▶ **WHAT THE TASK REQUIRES**: Continue the forum thread on cycling with back pain, picking up right after its final post.

▶ **TEXT UNDER STUDY**:
------------------------
I get lower back and neck pain due to compression, I sit at my computer a lot!

I find that riding my hybrid is OK but riding my old Dawes racing bike doesn'yt give me any problems at all.

It's the set-up of your new bike that you need to get right and a good Local Bike Shop [rather than a Halfords store] will guide you through that and get you sitting on various bike arrangements to sort out what size frame [for leg reach], and what stem size/handlebar/saddle arrangement [for upper body reach] would be ideal for your specific back problem.


----------



## Gravity Aided (11 Aug 2012)

I've had a bad back for much of my life and find cycling has helped my flexibility . I also use some cycling specific stretches before and after a ride . I still find distance to be a consideration , though . I ride my Giant Cypress hybrid on trips less than 15 miles , and ride my Schwinn Passage touring bike for any greater distances . Upright riding position seems to compress the spine .


----------



## Cubist (11 Aug 2012)

Boardman hybrids are flat barred road bikes by any other name. Otherwise you can get an Audax style bike with a more upright geometry, or fit a riser stem to change the position of the bars.


----------



## Dangermouse (11 Aug 2012)

This is a very apt thread for me, I have always rode a bike, be it a road or mtb.
About 5 years ago myself and the missus took cycling back up as a passtime on mtbs and really enjoyed it to the point that the bikes took over from the car completely, then the wife developed a slight knee niggle and went to see the Dr who sent her for an X-ray and within 3 weeks she had, had a FKN which meant she would not be riding for at least a year.........so we thought, but after what was a botched op she has now been told her riding days are over as the op wasnt needed and she has been permanently left disabled by the op, so after getting this news we decided to call it a day and just take up our photography a bit more but after 8/9 months my back was beginning to suffer and after 10 months I had a severe sciatica bout which lasted 14 weeks, my Dr told me it was down to my core muscles relaxing and me putting on a little midrift weight (hence the new bike) so riding is actually good if you have a bad back as it keeps it tight and held in place by certain muscles the dissapear fast if you go from regular riding to nothing, I dont know how it works for everyone but I seem to have adapted to being bent over and pedalling away to keep my back fit.
------------------------
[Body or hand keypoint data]

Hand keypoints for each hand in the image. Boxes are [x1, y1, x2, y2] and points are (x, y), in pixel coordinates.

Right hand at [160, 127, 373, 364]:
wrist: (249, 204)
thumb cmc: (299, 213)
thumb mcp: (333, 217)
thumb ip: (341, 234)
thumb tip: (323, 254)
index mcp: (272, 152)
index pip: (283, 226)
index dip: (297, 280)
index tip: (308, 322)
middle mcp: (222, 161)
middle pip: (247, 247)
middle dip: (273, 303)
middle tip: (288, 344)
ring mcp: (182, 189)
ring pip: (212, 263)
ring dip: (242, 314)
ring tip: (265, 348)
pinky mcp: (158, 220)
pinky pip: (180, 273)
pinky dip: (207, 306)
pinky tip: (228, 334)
------------------------
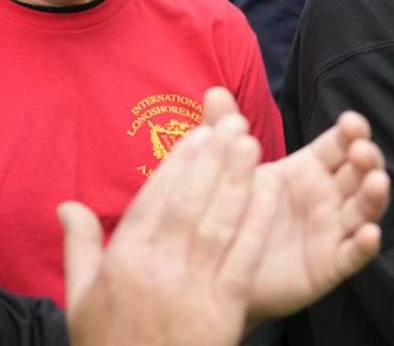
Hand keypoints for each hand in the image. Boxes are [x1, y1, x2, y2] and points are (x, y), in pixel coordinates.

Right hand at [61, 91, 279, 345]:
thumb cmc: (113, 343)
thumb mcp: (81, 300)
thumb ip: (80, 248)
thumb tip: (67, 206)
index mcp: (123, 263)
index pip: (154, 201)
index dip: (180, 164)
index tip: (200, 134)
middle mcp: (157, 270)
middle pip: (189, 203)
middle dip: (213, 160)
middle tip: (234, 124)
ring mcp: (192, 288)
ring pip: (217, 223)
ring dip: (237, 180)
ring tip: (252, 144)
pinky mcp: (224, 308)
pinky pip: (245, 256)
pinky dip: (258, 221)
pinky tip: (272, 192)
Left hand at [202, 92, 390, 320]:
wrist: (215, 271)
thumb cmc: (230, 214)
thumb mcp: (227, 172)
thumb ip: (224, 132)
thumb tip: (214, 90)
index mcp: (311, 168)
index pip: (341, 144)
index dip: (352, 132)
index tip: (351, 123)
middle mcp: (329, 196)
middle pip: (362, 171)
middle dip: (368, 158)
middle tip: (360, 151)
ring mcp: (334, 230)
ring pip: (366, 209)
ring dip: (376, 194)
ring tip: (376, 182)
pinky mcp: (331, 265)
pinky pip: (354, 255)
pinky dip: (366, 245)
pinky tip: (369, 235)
------------------------
▶ **WRITTEN REPLY**:
----------



## Gravity Aided (11 Aug 2012)

I find cycling helps both my back and my photography . A lot to be said for cyclings' core strengthening effects , and a pace by which you can see many things you missed before as photographic subjects


----------



## rovers1875 (12 Aug 2012)

Have a look at one of these, http://www.edinburghbicycle.com/pro...-12?bct=browse/bicycles/commuter-hybrid-bikes I was looking for a hybrid with slightly more off road ablility and was looking at the spesh crosstrail. But saw the courier pursuit, it had almost identical specs to the crosstrail and at the time it was on offer so I snapped it up for £380. It is used mainly for towpath / easy trail riding and has so far proved to be extremly competant and very comfy to boot.


----------



## gbb (12 Aug 2012)

A bad back hasnt stopped me using a dropbar bike...
Muscular problems for decades which manifests itself as achy lower back for months on end, occasional stabbing pains and sore legs and feet, yet i'm reasonably comfortable bending forward for hours on my bike. In fact, after a visit to the docs recently when the discomfort was getting a bit too much to bear for so long, she was amazed i could ride at all for so long. She assumed i benefitted from a better core strength as a result of cycling (mind it doesnt feel like that to me sometimes).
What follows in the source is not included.